▶ [Required tasks]
(1) According to the reader comments, what does Nigel do in Bristol now?
(2) Why does the reader comments' Pete Jones call it a sharp move not to mention Nigel's allegiances until the end?
(3) Do these statements agree with the reader comments? (a) Pete Jones is a fan of the Stone Roses. (b) Dom Ashton would buy a book written by Nigel. (c) Jay Harris says Erroll Brown disliked Liverpool.

▶ [Reading passage]

____________________

I do find it amazing that Nigel has managed not only to keep his sanity after a 'full on' rock and roll experience in his formative years in a world famous band, but has emerged relatively unscathed to become a pastor in Bristol working with young kids, absolutely brilliant.

But then he goes and spoils it all by admitting he's siding with the devil's lot across the park.

I hope he finally 'sees the light', we welcome back all sinners who may have strayed.

A truly remarkable article Rob Sawyer, can we have some more please?

Paul Birmingham
2 Posted 05/09/2019 at 23:48:41
Epic tale, and it shows if you believe and have strength you can achieve, in life.

Those were the days in the late 70s and the early-mid 80s, for me as a youngster. What happened to time, is crazy,but the best memories, but great laughs now, but more in context of the trials of daily life and getting by.

Let's hope the good times return to Everton FC this season.

Pete Jones
3 Posted 06/09/2019 at 19:52:51
Kwolity with a kapital K Rob. Going from Oscar Peterson to the Stone Roses is some journey. Peterson is a favourite of mine but I have to admit that I'm not a Roses fan apart from Ian Brown's performance in Harry Potter. Sharp move not to mention Nigel's allegiances until the end too, it probably kept 99% of your readership onside.
Duncan McDine
4 Posted 06/09/2019 at 21:08:28
I'm almost as much a fan of the Roses and Browno's solo stuff as I am an Evertonian so this was a fantastic thing to find here on TW. Well done, Rob.
Dom Ashton
5 Posted 07/09/2019 at 05:17:00
What an excellent interview and write up. Nigel should write a book as I would definitely buy it. Seems like he has a wonderful world view and has made the very best out of life and there would be plenty to learn from him.
Mark Andersson
6 Posted 08/09/2019 at 23:53:21
Great read... he puts football into perspective... He would have been a blue had his mate been a red I suppose..

Its great that he acknowledges the Everton players of the 80s. as I do some of the great Liverpool players of that era..

His insight into how music shaped his life and influenced his path is also very enlightening...

All you need is Love

Brian Wilkinson
7 Posted 09/09/2019 at 22:23:25
Big fan of OMD, sadly the band had split by the time I managed to fit 3 of the sugar tax tours in.

I remember Nigel joining the band and doing the sugar tax tour, my first being at the Empire Liverpool, followed by the Sheffield gig, having footballer Stuart Pearce sat 3 seats away from me or that one, with an added bonus of a shitty warm up band pulling out and Gary Newman stepping in, to open the billing.

Whatever perception people have of Newman, he did a cracking set, and one of the most down to earth decent guys you could ever... Hats off to Nigel for walking on the Milky Way.

I finally managed to see OMD last year, with Humphries and Cooper back in the band at the Empire, sadly the drummer Holmes can no longer tour with the band due to illness.

So a very good read about a band member I got to see
Iive, and can now put some background to the guy.

Thanks for a great article, Rob.

Jay Harris
8 Posted 10/09/2019 at 05:38:49
You post some great stuff on here and I always enjoy reading your posts.

May thanks for your really insightful, well researched and enjoyable posts.

Jay Harris
9 Posted 10/09/2019 at 05:44:31
Just as a further note, Hot Chocolate were on the Peppermint Lounge off London Road and I was talking to Erroll Brown when they took a break. He was a very down to earth guy and loved Liverpool (the City not the RS who were still the poor relations at that point).

____________________

Human keypoint data:
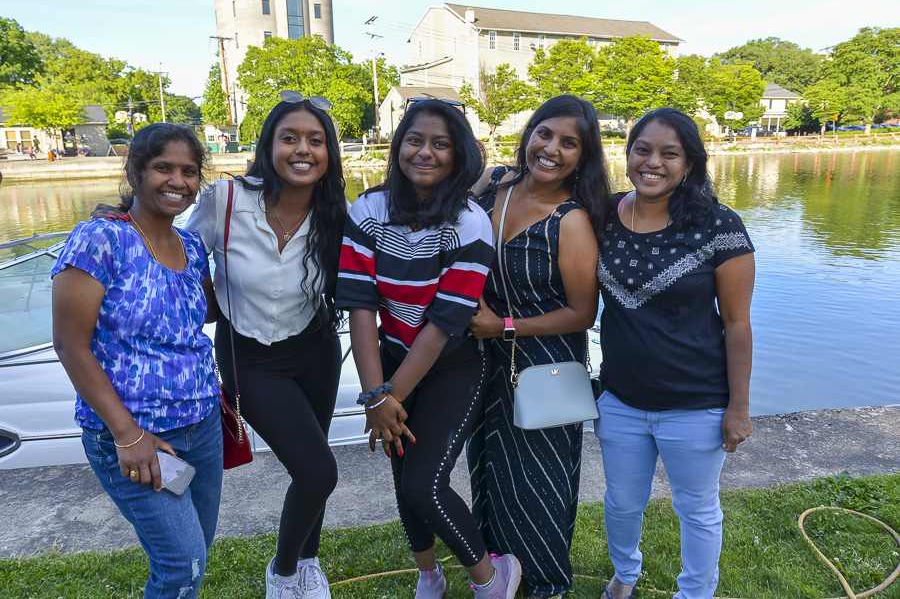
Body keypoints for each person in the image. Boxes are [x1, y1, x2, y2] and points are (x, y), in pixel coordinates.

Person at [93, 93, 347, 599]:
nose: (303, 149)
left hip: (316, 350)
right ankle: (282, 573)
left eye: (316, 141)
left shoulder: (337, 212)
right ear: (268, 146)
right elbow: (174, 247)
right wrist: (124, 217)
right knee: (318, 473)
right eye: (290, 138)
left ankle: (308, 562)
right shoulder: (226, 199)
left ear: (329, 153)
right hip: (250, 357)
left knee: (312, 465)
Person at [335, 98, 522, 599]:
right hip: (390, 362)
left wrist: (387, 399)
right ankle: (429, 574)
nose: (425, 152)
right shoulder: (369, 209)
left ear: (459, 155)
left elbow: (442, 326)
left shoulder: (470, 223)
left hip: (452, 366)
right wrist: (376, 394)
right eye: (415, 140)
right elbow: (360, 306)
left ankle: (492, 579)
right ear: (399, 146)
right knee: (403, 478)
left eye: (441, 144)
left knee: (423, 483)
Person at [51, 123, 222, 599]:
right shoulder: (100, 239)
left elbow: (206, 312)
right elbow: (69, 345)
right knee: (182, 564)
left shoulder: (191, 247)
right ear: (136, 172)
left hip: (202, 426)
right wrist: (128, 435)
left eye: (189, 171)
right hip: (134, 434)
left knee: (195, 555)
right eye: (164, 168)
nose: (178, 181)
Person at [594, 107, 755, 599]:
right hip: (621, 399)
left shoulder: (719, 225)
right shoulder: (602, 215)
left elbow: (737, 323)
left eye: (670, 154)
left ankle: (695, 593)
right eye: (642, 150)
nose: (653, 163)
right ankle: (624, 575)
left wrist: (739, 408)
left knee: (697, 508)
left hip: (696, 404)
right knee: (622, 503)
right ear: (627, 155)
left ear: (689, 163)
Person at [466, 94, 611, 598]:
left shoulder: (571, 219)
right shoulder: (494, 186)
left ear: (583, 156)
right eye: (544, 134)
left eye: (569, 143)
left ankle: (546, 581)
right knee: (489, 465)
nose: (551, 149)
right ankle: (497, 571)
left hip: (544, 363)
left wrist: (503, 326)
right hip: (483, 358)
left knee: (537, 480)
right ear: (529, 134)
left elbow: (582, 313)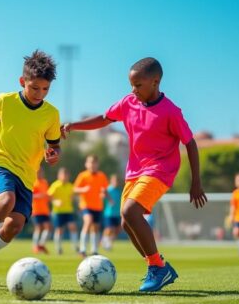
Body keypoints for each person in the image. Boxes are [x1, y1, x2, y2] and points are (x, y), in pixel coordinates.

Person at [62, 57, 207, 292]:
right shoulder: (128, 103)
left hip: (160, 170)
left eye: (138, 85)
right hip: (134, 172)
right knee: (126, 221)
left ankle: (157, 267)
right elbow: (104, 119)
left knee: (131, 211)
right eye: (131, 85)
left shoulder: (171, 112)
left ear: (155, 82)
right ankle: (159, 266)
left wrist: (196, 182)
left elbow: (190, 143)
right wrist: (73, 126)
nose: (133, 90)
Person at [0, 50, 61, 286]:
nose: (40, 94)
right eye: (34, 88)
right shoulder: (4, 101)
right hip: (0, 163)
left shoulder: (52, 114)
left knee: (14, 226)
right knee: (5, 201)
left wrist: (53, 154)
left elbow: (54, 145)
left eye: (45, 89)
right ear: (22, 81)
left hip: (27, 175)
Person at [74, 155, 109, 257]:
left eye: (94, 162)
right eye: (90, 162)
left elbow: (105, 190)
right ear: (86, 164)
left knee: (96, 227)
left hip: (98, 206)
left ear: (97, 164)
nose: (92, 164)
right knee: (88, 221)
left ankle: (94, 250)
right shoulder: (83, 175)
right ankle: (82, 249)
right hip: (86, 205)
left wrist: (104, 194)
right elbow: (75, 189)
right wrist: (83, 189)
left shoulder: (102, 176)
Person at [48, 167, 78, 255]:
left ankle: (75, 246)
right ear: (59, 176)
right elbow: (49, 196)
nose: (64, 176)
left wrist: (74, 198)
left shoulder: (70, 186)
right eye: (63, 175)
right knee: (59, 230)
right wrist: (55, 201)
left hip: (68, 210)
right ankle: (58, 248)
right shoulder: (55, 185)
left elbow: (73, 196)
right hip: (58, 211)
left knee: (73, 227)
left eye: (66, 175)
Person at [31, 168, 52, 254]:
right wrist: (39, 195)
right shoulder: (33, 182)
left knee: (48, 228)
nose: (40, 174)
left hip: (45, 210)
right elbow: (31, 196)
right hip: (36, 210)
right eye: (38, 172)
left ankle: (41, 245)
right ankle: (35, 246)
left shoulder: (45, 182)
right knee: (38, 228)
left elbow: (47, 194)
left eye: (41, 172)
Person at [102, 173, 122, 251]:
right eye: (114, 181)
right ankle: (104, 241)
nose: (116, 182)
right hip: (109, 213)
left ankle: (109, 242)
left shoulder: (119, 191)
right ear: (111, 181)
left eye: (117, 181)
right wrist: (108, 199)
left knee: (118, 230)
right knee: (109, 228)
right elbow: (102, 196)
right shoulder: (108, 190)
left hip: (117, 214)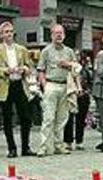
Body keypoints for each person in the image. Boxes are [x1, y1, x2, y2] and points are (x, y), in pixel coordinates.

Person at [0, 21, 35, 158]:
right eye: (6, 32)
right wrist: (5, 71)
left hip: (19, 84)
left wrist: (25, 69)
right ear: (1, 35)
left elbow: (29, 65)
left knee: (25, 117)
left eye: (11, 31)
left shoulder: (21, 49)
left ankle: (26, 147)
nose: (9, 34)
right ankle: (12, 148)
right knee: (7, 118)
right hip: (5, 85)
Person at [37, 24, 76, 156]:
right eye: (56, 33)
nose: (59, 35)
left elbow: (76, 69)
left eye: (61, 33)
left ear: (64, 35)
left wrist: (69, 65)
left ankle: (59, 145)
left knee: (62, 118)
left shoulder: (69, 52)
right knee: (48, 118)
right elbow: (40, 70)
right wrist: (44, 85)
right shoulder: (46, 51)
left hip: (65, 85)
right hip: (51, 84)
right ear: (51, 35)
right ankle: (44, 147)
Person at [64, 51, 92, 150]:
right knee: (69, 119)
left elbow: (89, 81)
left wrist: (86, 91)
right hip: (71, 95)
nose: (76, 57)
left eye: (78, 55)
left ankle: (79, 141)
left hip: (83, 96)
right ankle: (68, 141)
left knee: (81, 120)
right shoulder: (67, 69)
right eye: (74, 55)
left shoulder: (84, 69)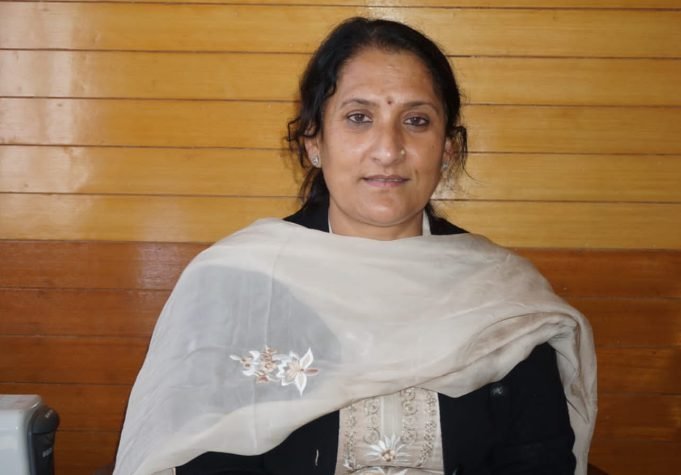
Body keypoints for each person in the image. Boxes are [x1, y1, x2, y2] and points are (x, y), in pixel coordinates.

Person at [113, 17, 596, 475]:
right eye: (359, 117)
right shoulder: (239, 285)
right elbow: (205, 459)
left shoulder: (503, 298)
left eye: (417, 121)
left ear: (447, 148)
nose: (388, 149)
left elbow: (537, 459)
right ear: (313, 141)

____________________

▶ [Answers to the tasks]
(1) He is a pastor in Bristol, working with young kids.

(2) He says it probably kept 99% of the readership onside.

(3)
(a) No: "I have to admit that I'm not a Roses fan apart from Ian Brown's performance in Harry Potter."
(b) Yes: "Nigel should write a book as I would definitely buy it."
(c) No: "He was a very down to earth guy and loved Liverpool"